-- Selected text start --

Adora decides to return to Etheria to aid the Rebellion, a decision accepted by her family, and the Sorceress sends Adora and Spirit back to Etheria, telling them they can use the Sword of Protection to summon aid from Eternia should they ever need it. Adam and Cringer tag along, offering to "help Adora get the Rebellion off to a big start".

As He-Man and She-Ra, the twins help the Rebels liberate Bright Moon, learning more about She-Ra's powers in the process (including using empathy to communicate with the wild animals of the Whispering Woods and healing Swift Wind when he is injured by the Horde). He-Man and Battle Cat then return to Eternia, while She-Ra and Swift Wind resolve to stay until all of Etheria is free.

Cast
 John Erwin as Prince Adam / He-Man, Beast Man, Webstor
 Melendy Britt as Princess Adora / She-Ra, Catra, Hunga the Harpy
 Alan Oppenheimer as Skeletor, Man-at-Arms, Cringer / Battle Cat, Bald Rebel, Chef Alan
 Linda Gary as Teela, Queen Marlena, Sorceress of Castle Grayskull, Shadow Weaver, Glimmer, Madame Razz, Scorpia
 George DiCenzo as Bow, Hordak
 Erika Scheimer as Queen Angella, Imp
 Lou Scheimer as King Randor, Swift Wind, Kowl, Mantenna, Horde Trooper, Kobra Khan, Leech, Trap Jaw, Tri-Klops, Broom, Sprag, Sprocker, Garv the Innkeeper, Bard, Messenger, Horde Computer (as Erik Gunden)

Comic book
A comic book, He-Man and She-Ra, Secret of the Sword, was published in 1985 by Mattel Toys as part of their "The Secret of the Sword Sweepstakes." The comic was handed out at theaters prior to seeing the film. The story runs six pages and recaps the film.

-- Selected text end --

Exercise instructions
• A. In the text about the film Secret of the Sword, where was the comic book handed out?
• B. Reproduce word for word the part of the Secret of the Sword text from "As He-Man and" up to and including "Etheria is free.".
• C. Write the next part of the text about the He-Man and She-Ra film Secret of the Sword, picking up after its final sentence.

-- Records start --

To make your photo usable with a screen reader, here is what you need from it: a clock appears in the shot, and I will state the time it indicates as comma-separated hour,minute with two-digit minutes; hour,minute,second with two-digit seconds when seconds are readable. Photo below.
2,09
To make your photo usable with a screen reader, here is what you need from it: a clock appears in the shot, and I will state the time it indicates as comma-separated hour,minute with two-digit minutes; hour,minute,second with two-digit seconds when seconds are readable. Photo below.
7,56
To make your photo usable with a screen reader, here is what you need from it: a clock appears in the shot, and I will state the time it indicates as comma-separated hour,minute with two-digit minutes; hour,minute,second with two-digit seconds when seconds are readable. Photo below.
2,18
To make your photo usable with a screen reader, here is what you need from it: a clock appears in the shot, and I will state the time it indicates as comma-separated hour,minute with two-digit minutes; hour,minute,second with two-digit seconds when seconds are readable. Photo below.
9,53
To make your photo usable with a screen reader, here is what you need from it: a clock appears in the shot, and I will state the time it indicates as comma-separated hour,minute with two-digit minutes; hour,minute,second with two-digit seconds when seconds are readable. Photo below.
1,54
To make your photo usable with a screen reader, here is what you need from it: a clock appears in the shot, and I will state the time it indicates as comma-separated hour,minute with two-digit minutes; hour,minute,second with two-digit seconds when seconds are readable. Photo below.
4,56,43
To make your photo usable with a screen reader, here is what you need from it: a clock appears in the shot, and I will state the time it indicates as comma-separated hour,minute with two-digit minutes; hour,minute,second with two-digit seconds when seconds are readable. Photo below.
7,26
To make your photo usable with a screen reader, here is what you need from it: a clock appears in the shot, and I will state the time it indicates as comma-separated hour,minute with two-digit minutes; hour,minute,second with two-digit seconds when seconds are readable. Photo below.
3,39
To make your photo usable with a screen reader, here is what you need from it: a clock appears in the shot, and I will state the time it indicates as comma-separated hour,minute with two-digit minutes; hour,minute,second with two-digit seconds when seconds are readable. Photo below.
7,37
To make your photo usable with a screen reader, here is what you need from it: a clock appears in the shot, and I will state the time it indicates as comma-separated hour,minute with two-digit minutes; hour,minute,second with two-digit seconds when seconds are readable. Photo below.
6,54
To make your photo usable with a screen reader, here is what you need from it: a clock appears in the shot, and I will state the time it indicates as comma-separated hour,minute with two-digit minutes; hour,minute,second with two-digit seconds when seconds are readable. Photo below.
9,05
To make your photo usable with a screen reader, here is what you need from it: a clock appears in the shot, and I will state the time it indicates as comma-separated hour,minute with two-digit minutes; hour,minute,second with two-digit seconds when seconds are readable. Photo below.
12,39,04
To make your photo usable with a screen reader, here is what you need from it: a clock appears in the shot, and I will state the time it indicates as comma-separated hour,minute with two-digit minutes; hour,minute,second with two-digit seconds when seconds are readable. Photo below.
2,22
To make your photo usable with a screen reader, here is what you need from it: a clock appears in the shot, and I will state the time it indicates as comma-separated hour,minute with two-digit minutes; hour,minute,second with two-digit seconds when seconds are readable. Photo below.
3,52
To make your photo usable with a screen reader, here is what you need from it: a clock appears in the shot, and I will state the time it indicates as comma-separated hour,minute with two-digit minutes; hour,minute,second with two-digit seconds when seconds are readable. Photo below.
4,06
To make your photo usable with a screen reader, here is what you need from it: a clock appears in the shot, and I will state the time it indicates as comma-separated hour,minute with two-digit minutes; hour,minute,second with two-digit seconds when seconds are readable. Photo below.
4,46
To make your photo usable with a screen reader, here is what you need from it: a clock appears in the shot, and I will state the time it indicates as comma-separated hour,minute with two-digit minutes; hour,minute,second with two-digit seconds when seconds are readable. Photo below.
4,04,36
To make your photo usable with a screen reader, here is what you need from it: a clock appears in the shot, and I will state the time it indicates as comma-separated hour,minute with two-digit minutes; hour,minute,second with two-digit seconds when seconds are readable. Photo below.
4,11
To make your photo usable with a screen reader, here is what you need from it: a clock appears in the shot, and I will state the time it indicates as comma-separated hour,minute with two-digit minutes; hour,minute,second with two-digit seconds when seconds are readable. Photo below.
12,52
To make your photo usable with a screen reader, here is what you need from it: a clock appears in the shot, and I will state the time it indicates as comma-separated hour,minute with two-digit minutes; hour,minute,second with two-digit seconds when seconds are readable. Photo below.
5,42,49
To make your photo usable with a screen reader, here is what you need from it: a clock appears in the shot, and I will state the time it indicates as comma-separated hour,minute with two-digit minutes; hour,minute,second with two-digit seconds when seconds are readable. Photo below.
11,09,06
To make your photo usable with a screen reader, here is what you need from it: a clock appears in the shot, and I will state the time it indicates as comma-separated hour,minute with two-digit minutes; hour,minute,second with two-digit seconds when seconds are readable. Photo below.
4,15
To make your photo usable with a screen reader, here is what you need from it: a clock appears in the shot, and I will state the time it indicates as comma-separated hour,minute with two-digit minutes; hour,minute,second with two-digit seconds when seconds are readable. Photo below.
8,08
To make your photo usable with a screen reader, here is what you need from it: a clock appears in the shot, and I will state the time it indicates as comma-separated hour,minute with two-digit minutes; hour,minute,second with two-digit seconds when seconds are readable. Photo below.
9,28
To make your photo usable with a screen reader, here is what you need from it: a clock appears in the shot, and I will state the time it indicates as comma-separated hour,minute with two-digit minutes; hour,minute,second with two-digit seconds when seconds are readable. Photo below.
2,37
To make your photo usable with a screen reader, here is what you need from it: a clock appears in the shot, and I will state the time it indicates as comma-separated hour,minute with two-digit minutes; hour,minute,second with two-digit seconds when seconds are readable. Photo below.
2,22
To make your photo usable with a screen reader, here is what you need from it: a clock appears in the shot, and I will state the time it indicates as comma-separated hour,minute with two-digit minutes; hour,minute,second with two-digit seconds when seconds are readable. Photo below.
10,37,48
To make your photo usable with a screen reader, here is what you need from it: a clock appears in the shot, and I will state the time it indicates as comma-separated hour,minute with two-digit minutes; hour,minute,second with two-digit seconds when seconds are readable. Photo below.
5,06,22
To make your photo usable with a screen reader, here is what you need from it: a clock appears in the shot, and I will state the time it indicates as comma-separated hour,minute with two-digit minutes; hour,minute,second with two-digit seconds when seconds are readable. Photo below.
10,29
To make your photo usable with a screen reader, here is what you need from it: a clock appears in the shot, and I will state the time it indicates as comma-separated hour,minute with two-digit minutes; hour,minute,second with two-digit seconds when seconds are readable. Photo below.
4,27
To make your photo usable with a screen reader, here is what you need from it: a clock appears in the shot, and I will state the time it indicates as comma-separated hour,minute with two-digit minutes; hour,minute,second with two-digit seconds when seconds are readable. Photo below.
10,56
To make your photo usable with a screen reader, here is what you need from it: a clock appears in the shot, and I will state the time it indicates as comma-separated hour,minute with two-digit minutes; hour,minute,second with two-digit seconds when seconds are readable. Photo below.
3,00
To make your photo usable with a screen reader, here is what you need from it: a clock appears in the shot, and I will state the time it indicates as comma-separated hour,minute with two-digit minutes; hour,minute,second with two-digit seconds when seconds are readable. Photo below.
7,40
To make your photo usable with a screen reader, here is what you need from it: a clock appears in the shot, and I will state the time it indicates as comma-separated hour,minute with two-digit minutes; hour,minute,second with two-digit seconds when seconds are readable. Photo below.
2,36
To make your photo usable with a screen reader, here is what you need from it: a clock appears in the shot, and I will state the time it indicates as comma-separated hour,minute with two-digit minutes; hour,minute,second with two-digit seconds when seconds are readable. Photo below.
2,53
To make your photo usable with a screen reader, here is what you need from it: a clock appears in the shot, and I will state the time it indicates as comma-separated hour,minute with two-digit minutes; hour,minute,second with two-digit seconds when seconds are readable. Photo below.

-- Records end --

Answers to the exercises
• A. It was handed out at theaters before people saw the film.

• B.
As He-Man and She-Ra, the twins help the Rebels liberate Bright Moon, learning more about She-Ra's powers in the process (including using empathy to communicate with the wild animals of the Whispering Woods and healing Swift Wind when he is injured by the Horde). He-Man and Battle Cat then return to Eternia, while She-Ra and Swift Wind resolve to stay until all of Etheria is free.

• C.
In the UK, a film novelisation was published by Ladybird Books.

Reception
No consensus among critics is currently available at Rotten Tomatoes. Janet Maslin of The New York Times and Charles Solomon of the Los Angeles Times likened the film to a Saturday morning children's cartoon extended to feature film length. Maslin in particular cited the film's plot as "complicated but entirely predictable". The film was, however, a box-office success, grossing more than three times its $2 million budget; according to IMDb and Lou Scheimer himself, the movie made over $7.5 million before finishing its theatrical run.

Kidtoon Films release
The film was picked up by Kidtoon Films as part of its weekend matinee program twenty-one years after its release. It returned to theaters on May 6, 2006 and closed on May 28, 2006, replaced the original Dolby Stereo soundtrack with Dolby Digital and DTS tracks, and even though it was shot on film, was shown digitally.

DVD release
The film was released on DVD in the United States on a two-disc set titled "The Best of She-Ra: Princess of Power" collection on July 18, 2006 by BCI Entertainment’s Ink & Paint brand, which also included five episodes from the series. The set was also released in the United Kingdom by Right Entertainment/Universal in September 2006.

The film was re-released as a stand-alone release in the United Kingdom on July 16, 2007., and in the United States on May 6, 2008.

The film was recently released on DVD as part of the He-Man and the Masters of the Universe: The Complete Series DVD from Universal Pictures Home Entertainment.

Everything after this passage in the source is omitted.